**Job**
Report each line of the data below in which "Tech" appears.

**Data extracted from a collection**
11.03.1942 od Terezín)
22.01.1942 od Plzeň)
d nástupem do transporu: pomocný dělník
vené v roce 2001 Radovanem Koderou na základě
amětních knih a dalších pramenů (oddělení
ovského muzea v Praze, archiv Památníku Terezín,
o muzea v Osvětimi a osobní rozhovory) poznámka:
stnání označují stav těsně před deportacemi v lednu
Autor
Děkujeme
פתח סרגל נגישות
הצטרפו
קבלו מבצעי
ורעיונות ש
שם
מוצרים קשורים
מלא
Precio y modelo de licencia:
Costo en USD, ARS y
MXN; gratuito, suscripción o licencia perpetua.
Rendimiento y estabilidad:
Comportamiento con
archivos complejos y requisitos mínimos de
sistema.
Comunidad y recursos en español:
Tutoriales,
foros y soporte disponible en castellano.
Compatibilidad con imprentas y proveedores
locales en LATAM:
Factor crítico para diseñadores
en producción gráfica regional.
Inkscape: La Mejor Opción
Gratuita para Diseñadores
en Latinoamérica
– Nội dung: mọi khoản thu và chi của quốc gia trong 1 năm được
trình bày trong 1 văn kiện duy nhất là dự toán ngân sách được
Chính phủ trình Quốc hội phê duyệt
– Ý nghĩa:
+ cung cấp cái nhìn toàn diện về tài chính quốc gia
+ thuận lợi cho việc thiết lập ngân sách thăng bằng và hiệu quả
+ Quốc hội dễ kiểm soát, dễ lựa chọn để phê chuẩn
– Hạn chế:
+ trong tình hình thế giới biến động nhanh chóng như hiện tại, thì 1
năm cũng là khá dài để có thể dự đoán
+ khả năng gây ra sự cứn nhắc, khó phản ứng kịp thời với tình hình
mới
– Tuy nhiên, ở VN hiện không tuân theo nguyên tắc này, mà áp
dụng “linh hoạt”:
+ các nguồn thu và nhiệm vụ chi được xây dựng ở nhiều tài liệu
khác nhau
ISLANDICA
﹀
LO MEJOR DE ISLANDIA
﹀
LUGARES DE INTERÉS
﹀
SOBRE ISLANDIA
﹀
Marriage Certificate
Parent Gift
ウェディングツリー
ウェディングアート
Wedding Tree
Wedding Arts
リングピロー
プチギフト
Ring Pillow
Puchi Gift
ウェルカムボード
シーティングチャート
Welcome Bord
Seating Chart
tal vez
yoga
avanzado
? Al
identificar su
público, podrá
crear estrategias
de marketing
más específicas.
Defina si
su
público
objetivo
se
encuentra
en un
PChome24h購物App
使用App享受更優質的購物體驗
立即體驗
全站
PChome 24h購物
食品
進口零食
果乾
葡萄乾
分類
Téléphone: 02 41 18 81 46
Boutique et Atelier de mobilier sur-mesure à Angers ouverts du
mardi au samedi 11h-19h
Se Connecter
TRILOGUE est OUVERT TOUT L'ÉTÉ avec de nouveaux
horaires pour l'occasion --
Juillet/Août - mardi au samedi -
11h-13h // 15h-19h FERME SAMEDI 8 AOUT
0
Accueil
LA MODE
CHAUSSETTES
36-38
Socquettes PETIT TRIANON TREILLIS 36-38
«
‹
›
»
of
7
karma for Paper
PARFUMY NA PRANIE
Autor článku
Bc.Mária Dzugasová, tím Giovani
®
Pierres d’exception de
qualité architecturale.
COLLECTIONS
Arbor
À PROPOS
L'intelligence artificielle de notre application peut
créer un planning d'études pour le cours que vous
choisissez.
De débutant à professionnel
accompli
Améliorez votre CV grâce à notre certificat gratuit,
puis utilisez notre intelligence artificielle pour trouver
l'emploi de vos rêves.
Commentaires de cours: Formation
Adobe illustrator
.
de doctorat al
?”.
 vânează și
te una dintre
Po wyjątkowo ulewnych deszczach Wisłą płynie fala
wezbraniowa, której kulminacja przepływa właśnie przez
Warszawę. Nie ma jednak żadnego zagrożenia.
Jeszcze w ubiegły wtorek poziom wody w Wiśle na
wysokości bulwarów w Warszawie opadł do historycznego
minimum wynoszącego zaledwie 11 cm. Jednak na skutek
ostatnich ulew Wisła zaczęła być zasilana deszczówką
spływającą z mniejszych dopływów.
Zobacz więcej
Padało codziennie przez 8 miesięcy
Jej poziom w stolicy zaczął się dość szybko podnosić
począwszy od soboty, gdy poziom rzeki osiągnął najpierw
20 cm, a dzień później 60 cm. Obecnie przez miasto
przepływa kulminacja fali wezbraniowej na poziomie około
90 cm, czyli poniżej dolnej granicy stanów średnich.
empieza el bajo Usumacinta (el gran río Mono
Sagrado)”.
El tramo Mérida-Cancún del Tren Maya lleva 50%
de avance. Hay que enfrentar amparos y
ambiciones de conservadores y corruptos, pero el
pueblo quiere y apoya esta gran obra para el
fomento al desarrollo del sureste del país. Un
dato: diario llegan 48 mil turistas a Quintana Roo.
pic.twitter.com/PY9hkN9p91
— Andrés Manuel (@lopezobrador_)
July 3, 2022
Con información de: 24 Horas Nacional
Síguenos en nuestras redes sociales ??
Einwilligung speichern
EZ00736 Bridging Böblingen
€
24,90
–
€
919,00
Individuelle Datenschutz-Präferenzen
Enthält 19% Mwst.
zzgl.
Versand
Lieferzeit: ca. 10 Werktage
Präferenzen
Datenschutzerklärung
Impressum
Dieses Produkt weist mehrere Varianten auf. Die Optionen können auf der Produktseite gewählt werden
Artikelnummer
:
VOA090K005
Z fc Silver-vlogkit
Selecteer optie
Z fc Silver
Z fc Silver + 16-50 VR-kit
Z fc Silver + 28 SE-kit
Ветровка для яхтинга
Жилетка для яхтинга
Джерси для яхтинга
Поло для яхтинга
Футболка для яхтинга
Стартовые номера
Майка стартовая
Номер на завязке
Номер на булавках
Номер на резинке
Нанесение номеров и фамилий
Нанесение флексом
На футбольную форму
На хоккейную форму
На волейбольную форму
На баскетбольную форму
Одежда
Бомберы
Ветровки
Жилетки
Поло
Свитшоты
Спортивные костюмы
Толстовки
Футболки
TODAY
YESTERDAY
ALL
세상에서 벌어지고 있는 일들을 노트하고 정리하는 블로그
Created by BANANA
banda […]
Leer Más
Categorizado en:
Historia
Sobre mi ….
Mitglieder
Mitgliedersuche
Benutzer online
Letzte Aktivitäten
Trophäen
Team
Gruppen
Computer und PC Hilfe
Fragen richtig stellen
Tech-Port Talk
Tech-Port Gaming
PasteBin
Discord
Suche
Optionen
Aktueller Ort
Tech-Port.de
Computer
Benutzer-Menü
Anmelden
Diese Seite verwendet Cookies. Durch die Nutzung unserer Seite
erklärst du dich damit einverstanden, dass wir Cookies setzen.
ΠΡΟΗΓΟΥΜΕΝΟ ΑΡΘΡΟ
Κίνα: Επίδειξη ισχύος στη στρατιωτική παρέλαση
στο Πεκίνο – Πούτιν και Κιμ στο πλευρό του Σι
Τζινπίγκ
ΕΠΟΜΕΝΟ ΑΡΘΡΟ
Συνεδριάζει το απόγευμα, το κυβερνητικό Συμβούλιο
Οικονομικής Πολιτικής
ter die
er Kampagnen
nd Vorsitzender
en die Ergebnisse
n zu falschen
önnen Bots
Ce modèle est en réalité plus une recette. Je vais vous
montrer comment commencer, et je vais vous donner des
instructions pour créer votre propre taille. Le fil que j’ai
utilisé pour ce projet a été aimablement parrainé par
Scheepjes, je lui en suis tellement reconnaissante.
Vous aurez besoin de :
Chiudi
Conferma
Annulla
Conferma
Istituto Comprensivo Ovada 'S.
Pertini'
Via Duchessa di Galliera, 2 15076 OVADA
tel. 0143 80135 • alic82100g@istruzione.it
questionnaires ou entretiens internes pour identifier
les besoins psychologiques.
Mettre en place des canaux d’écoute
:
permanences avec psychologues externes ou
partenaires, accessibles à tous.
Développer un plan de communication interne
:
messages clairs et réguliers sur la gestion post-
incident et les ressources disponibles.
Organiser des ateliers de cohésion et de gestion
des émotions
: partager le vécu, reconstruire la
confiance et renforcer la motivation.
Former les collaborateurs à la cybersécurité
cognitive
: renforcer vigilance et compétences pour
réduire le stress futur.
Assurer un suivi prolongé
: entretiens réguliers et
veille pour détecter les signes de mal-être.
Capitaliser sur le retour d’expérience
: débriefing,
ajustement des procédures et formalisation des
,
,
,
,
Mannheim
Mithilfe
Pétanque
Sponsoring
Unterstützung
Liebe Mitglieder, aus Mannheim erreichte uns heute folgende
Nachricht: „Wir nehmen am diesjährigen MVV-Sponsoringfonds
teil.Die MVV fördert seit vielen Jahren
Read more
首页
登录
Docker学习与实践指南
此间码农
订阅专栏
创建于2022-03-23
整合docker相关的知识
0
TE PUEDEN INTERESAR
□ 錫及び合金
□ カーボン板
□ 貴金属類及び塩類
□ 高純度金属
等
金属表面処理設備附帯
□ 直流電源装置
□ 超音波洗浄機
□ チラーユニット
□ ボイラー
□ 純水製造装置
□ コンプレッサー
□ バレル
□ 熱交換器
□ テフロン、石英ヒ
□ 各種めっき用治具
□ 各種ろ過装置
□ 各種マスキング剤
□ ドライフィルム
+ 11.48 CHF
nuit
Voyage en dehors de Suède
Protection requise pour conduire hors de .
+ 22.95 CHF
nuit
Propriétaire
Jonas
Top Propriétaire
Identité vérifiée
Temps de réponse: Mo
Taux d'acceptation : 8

**Task result**
Tech-Port Talk
Tech-Port Gaming
Tech-Port.de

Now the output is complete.